What you will do:
Type the listing below out again exactly. No images.

Data provided:
/---

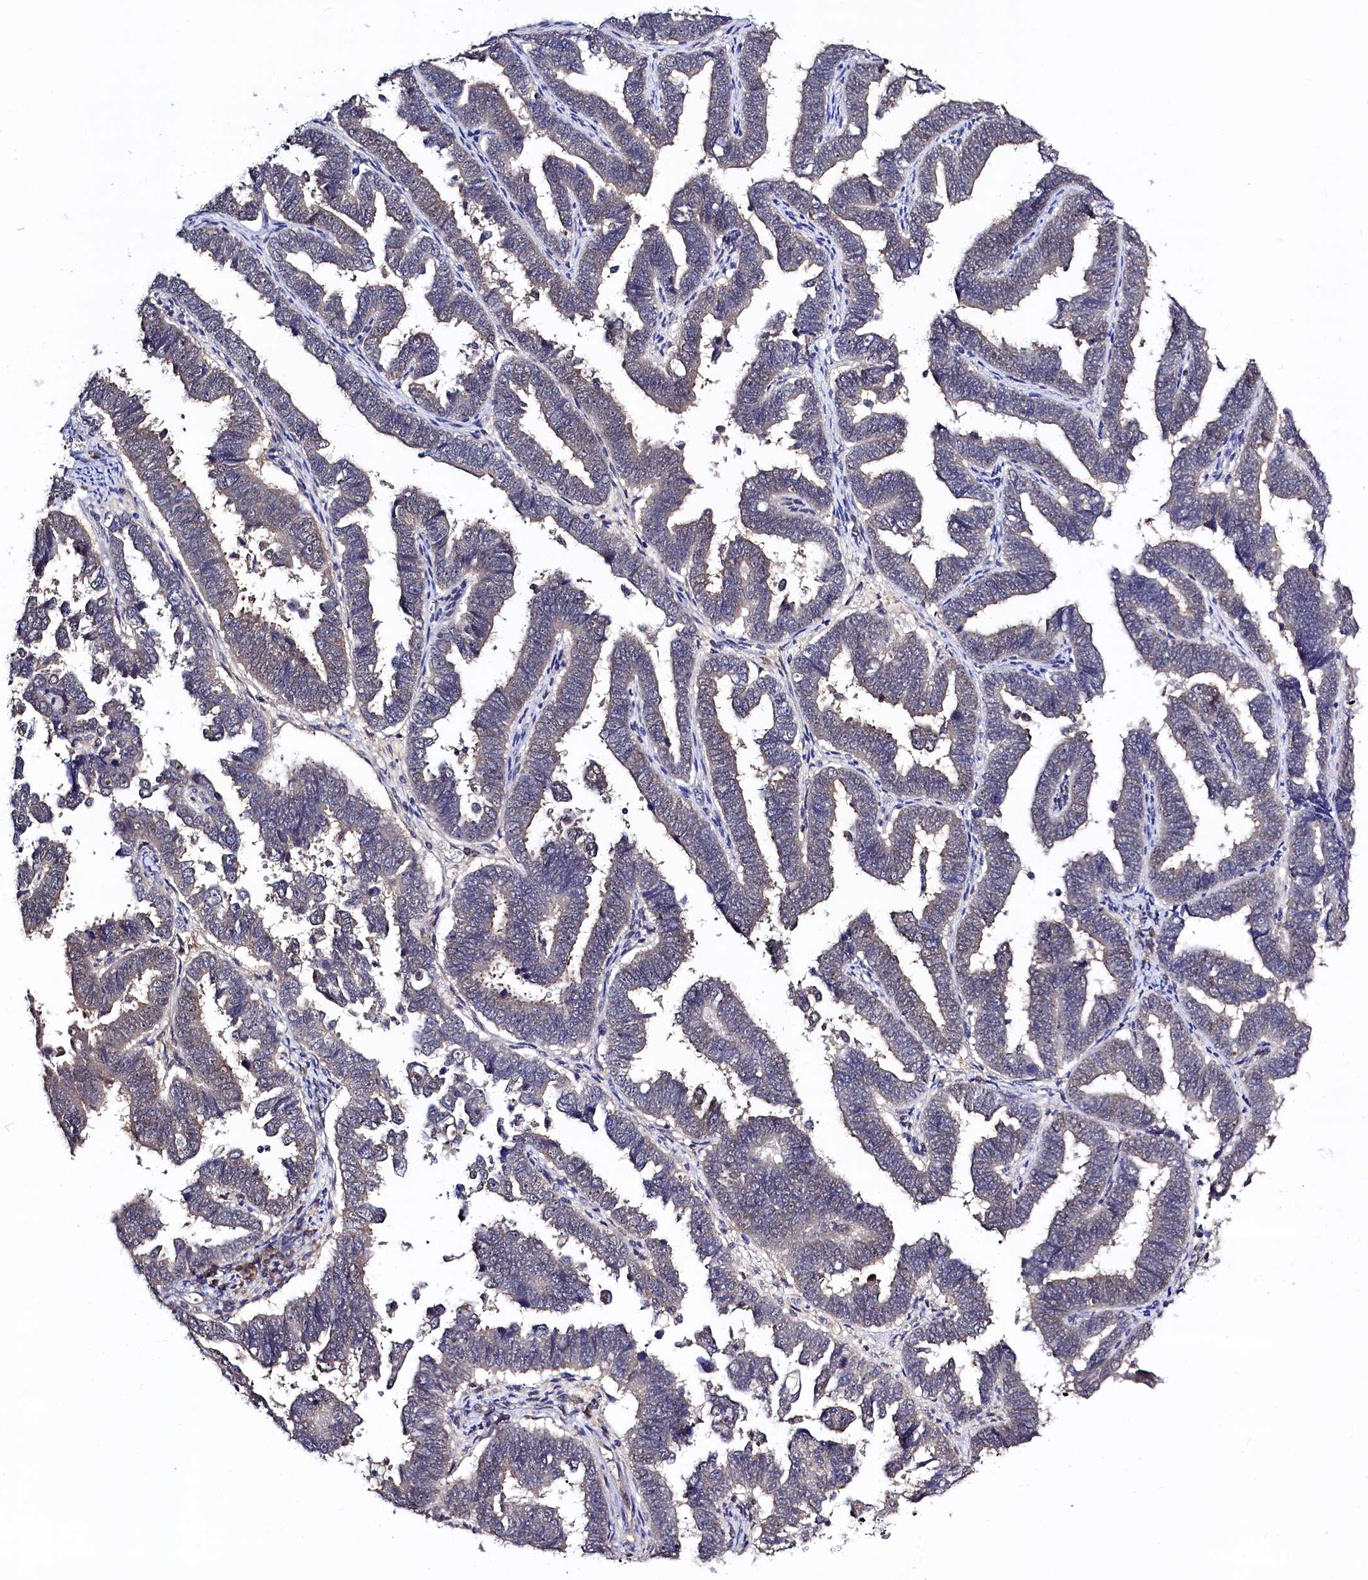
{"staining": {"intensity": "negative", "quantity": "none", "location": "none"}, "tissue": "endometrial cancer", "cell_type": "Tumor cells", "image_type": "cancer", "snomed": [{"axis": "morphology", "description": "Adenocarcinoma, NOS"}, {"axis": "topography", "description": "Endometrium"}], "caption": "Protein analysis of adenocarcinoma (endometrial) exhibits no significant staining in tumor cells.", "gene": "C11orf54", "patient": {"sex": "female", "age": 75}}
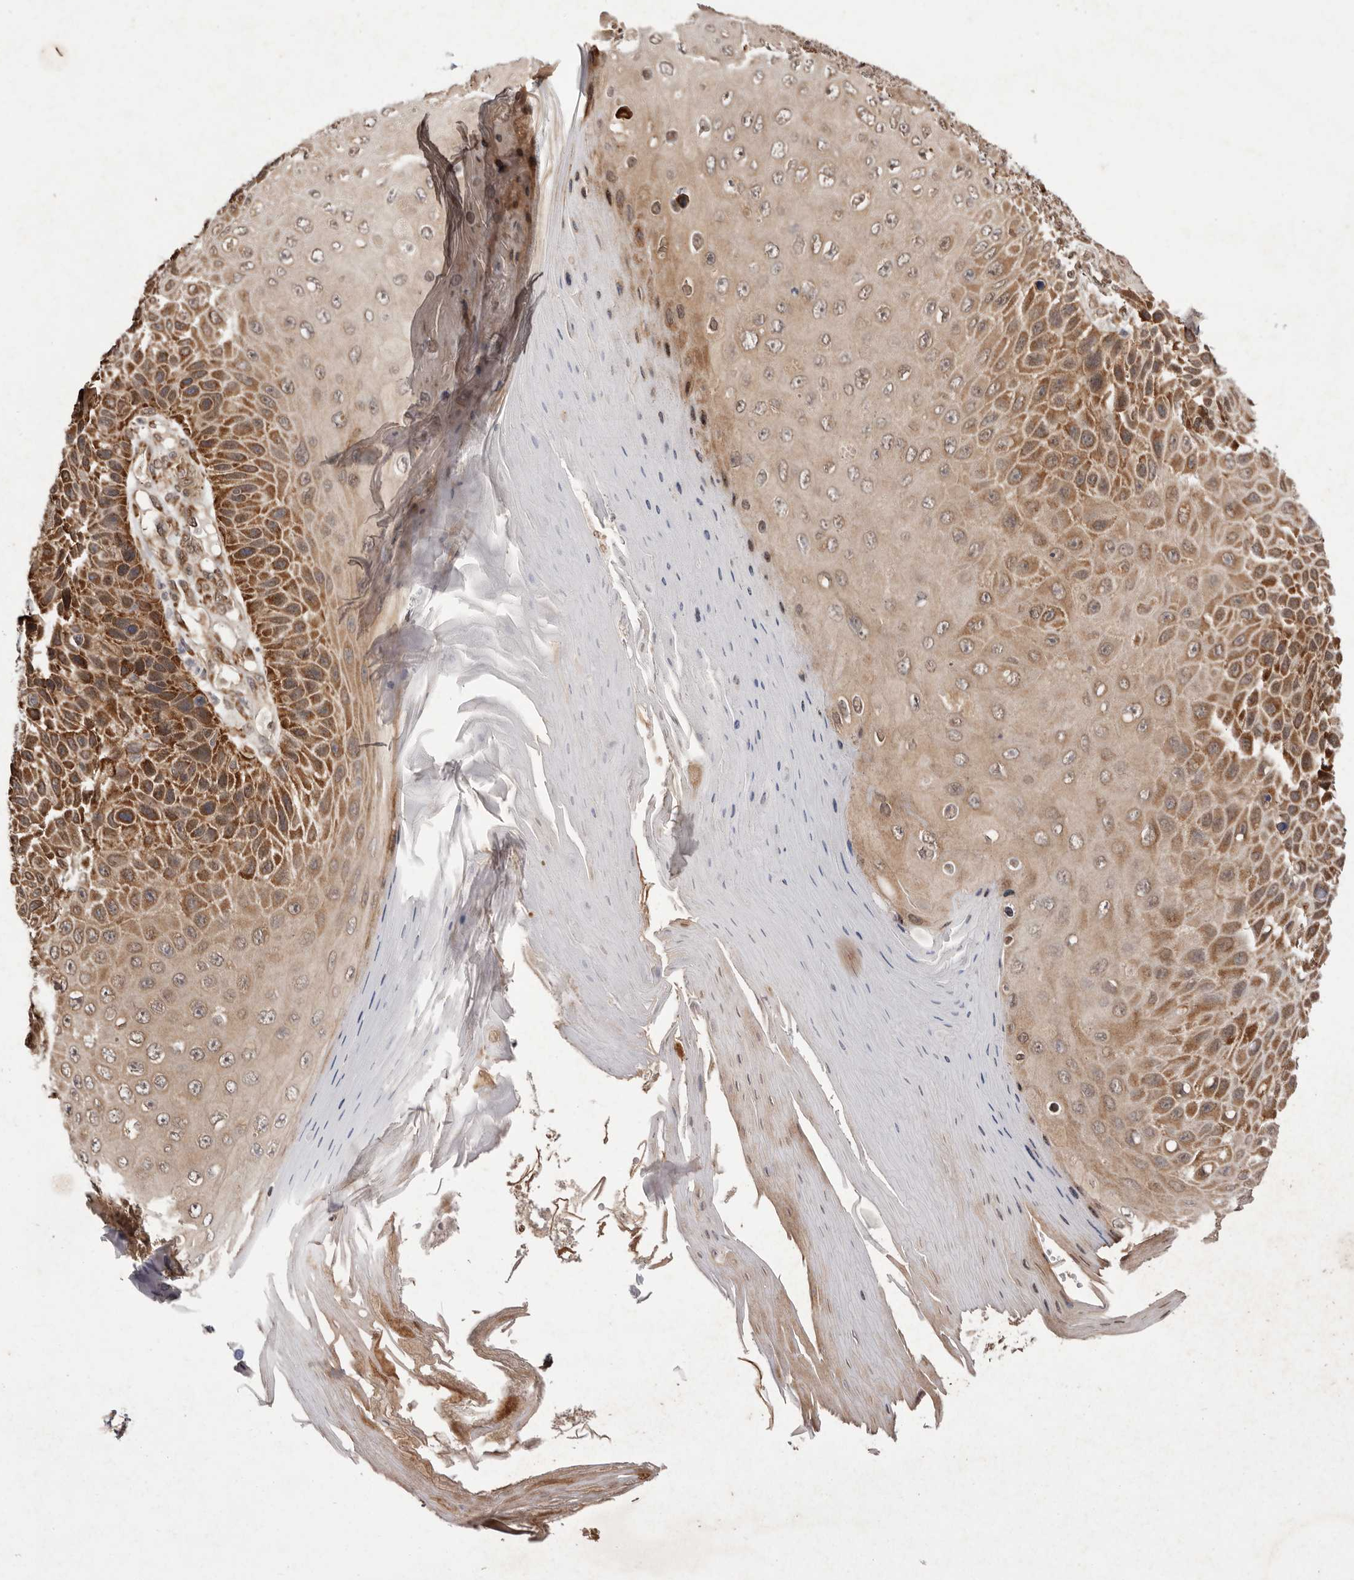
{"staining": {"intensity": "moderate", "quantity": ">75%", "location": "cytoplasmic/membranous"}, "tissue": "skin cancer", "cell_type": "Tumor cells", "image_type": "cancer", "snomed": [{"axis": "morphology", "description": "Squamous cell carcinoma, NOS"}, {"axis": "topography", "description": "Skin"}], "caption": "Skin squamous cell carcinoma was stained to show a protein in brown. There is medium levels of moderate cytoplasmic/membranous positivity in about >75% of tumor cells.", "gene": "LRGUK", "patient": {"sex": "female", "age": 88}}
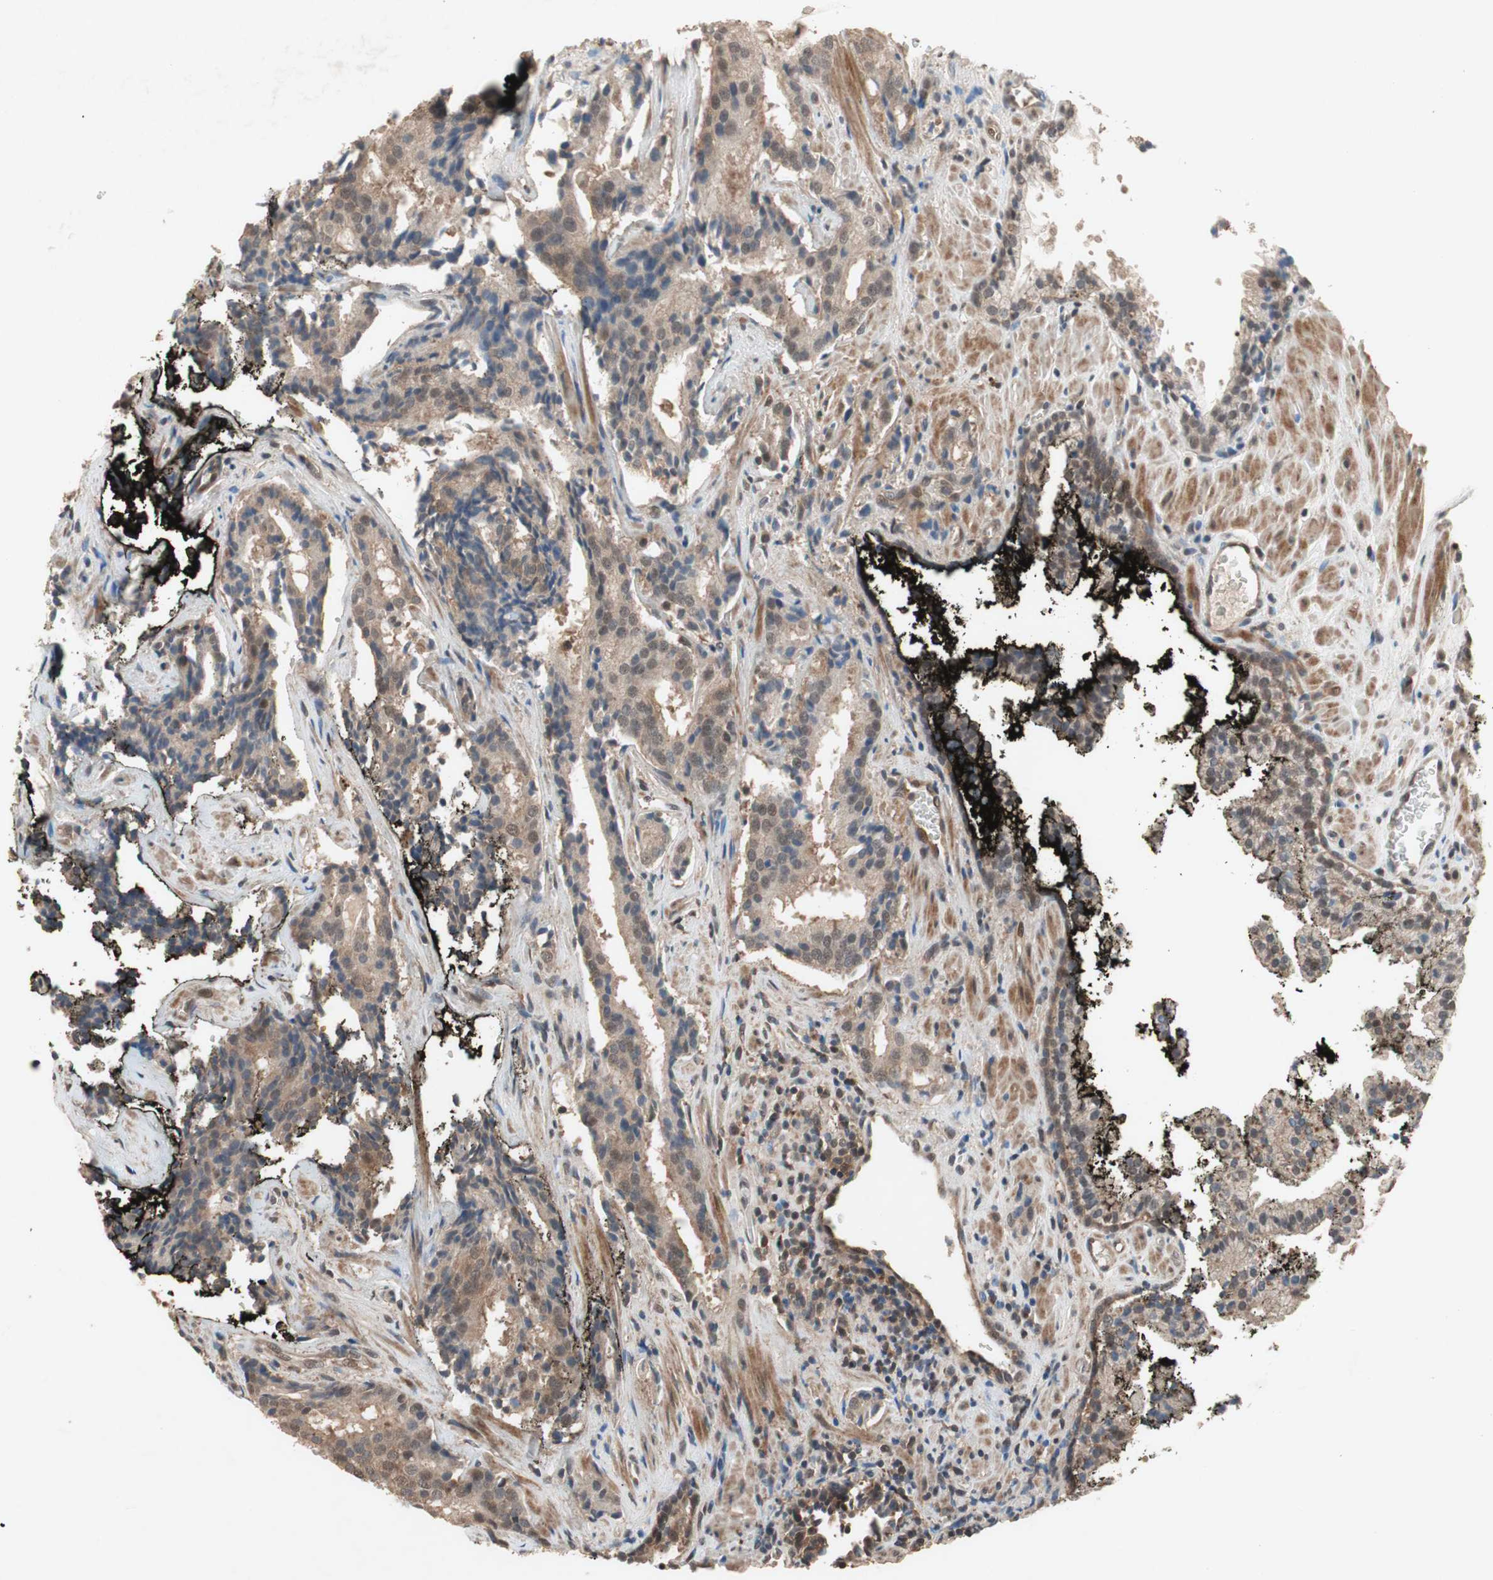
{"staining": {"intensity": "moderate", "quantity": ">75%", "location": "cytoplasmic/membranous,nuclear"}, "tissue": "prostate cancer", "cell_type": "Tumor cells", "image_type": "cancer", "snomed": [{"axis": "morphology", "description": "Adenocarcinoma, High grade"}, {"axis": "topography", "description": "Prostate"}], "caption": "A brown stain labels moderate cytoplasmic/membranous and nuclear staining of a protein in human prostate cancer tumor cells.", "gene": "GART", "patient": {"sex": "male", "age": 58}}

\---

Problem solution:
{"staining": {"intensity": "negative", "quantity": "none", "location": "none"}, "tissue": "endometrial cancer", "cell_type": "Tumor cells", "image_type": "cancer", "snomed": [{"axis": "morphology", "description": "Adenocarcinoma, NOS"}, {"axis": "topography", "description": "Endometrium"}], "caption": "Protein analysis of adenocarcinoma (endometrial) exhibits no significant staining in tumor cells.", "gene": "C11orf54", "patient": {"sex": "female", "age": 75}}
{"staining": {"intensity": "moderate", "quantity": ">75%", "location": "cytoplasmic/membranous"}, "tissue": "skin cancer", "cell_type": "Tumor cells", "image_type": "cancer", "snomed": [{"axis": "morphology", "description": "Squamous cell carcinoma, NOS"}, {"axis": "topography", "description": "Skin"}], "caption": "Skin squamous cell carcinoma was stained to show a protein in brown. There is medium levels of moderate cytoplasmic/membranous positivity in about >75% of tumor cells.", "gene": "LRGUK", "patient": {"sex": "female", "age": 88}}
{"staining": {"intensity": "moderate", "quantity": ">75%", "location": "cytoplasmic/membranous,nuclear"}, "tissue": "prostate cancer", "cell_type": "Tumor cells", "image_type": "cancer", "snomed": [{"axis": "morphology", "description": "Adenocarcinoma, High grade"}, {"axis": "topography", "description": "Prostate"}], "caption": "A brown stain labels moderate cytoplasmic/membranous and nuclear staining of a protein in human prostate cancer tumor cells.", "gene": "GART", "patient": {"sex": "male", "age": 58}}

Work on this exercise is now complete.